■ Directive ■
Report how many lines of the listing contain the string "Pick", giving only the number.

■ Working data ■
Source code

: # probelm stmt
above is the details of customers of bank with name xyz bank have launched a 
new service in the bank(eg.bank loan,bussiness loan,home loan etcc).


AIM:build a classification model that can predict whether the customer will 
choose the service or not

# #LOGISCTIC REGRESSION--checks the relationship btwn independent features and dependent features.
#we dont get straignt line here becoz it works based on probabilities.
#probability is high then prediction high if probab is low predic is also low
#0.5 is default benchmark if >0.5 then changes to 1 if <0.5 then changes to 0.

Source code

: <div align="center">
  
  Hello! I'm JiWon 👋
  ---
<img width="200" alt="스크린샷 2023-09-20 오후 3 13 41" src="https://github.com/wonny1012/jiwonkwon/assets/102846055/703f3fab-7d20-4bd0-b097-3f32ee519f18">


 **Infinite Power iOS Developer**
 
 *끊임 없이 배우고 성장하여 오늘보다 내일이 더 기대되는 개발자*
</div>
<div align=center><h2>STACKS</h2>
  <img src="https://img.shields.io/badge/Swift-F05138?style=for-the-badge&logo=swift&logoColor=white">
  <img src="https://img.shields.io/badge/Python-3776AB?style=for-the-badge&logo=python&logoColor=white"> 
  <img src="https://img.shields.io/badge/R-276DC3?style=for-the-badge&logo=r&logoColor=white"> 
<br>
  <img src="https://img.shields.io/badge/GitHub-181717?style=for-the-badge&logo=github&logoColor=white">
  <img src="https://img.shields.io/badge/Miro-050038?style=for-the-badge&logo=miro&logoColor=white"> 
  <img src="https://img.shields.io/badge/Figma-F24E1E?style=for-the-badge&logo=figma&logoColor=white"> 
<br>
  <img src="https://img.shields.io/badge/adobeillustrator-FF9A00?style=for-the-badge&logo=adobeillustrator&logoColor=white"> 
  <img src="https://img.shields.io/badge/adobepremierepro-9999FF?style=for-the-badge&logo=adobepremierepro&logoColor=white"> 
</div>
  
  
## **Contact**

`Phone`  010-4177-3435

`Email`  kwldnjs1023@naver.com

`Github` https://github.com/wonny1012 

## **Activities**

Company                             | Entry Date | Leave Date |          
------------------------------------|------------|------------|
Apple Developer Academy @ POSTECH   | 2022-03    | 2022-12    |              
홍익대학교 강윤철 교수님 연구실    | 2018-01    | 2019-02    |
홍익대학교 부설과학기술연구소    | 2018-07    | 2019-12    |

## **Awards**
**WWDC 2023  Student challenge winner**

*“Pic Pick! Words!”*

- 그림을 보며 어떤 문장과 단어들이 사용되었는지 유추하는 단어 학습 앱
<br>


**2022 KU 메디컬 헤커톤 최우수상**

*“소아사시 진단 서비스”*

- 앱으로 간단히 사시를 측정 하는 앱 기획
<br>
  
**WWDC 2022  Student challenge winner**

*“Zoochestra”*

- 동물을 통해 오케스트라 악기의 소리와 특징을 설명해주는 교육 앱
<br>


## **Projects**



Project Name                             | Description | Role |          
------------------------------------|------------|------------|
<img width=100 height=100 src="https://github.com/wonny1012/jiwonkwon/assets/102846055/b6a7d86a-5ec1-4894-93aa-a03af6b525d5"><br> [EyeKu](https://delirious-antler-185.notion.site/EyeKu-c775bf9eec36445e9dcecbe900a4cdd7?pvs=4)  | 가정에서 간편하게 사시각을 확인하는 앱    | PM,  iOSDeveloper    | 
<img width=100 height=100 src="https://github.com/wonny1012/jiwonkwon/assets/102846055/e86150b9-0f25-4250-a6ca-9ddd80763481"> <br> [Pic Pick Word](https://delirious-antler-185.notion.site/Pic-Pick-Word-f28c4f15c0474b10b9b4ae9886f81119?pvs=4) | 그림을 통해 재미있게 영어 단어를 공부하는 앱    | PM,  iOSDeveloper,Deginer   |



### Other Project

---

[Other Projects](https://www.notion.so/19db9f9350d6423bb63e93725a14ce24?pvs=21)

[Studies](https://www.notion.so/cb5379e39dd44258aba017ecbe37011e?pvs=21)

■ Exercise result ■
2